- **WHAT THE TASK ASKS**: Transcribe every entry word for word, leaving out all images.

- **RECORDS PROVIDED**:
────────────────────
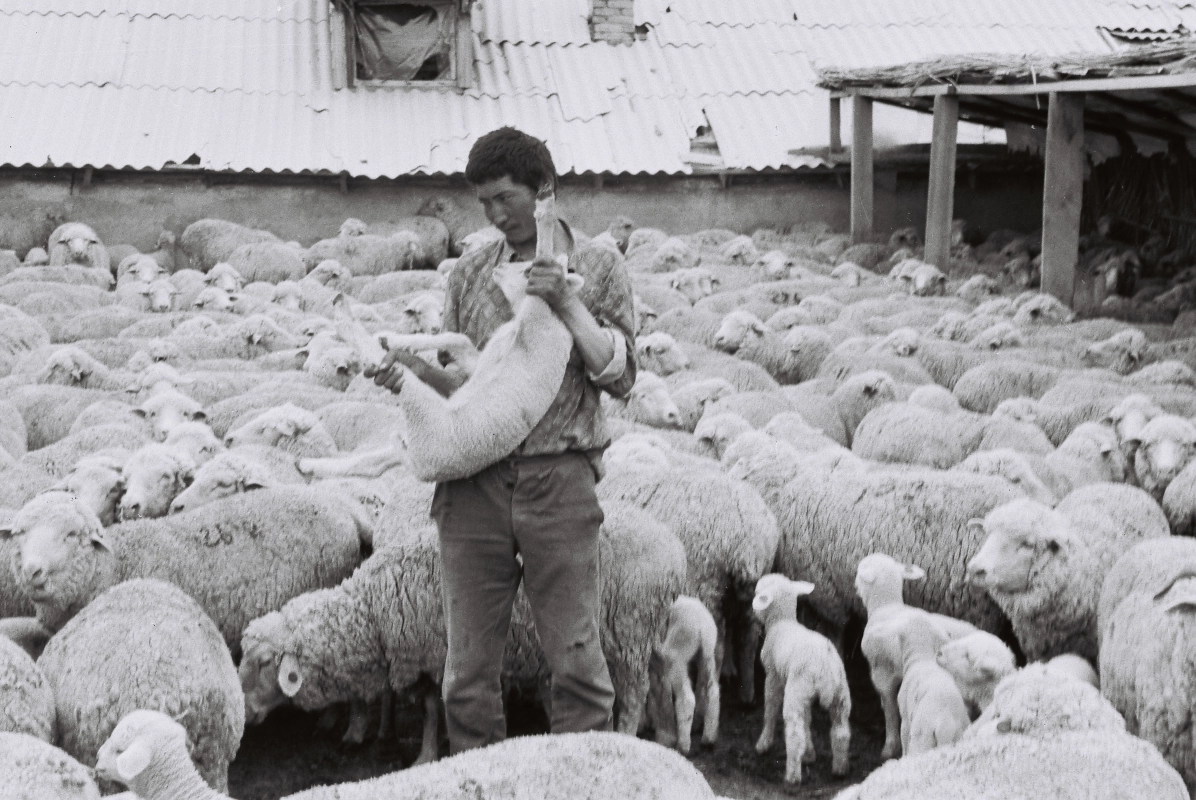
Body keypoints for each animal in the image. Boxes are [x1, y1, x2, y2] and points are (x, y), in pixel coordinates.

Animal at [746, 573, 851, 784]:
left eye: (758, 593)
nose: (752, 610)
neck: (781, 621)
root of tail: (825, 663)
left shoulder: (773, 675)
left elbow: (770, 708)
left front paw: (763, 743)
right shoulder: (806, 696)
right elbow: (807, 720)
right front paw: (810, 754)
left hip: (798, 688)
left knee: (794, 731)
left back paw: (792, 776)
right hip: (839, 693)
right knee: (841, 730)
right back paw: (840, 769)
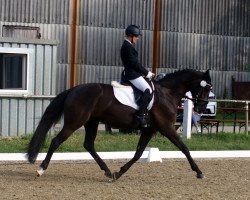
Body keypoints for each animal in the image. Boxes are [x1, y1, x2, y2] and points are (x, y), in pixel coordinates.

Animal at [27, 69, 213, 180]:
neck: (167, 94)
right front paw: (199, 172)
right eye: (206, 88)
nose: (201, 108)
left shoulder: (149, 130)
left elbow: (138, 154)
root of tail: (73, 90)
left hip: (92, 122)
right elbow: (184, 148)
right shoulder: (167, 128)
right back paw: (41, 169)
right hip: (75, 122)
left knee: (89, 145)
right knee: (56, 141)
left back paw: (108, 171)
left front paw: (119, 172)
────────────────────
- **RESPONSE AREA**:
Body keypoints for each animal in the image. Boxes are [x1, y1, x2, y2] and points are (x, y), in pixel coordinates.

Animal at [746, 573, 851, 784]:
left eye: (758, 593)
nose: (752, 610)
neck: (781, 621)
root of tail: (825, 663)
left shoulder: (773, 675)
left elbow: (770, 708)
left front paw: (763, 743)
right shoulder: (806, 696)
right elbow: (807, 720)
right front paw: (810, 754)
left hip: (798, 688)
left knee: (794, 731)
left back paw: (792, 776)
right hip: (839, 693)
right knee: (841, 730)
right back paw: (840, 769)
Body keypoints for each animal in the image. Boxes are [x1, y1, x2, y2] and points are (x, y), in pixel coordinates.

Animal at [27, 69, 213, 180]:
neck: (167, 94)
right front paw: (199, 172)
right eye: (206, 88)
nose: (201, 108)
left shoulder: (149, 130)
left elbow: (138, 154)
root of tail: (73, 90)
left hip: (92, 122)
right elbow: (184, 148)
right shoulder: (167, 128)
right back paw: (41, 169)
right hip: (75, 122)
left knee: (89, 145)
right knee: (56, 141)
left back paw: (108, 171)
left front paw: (119, 172)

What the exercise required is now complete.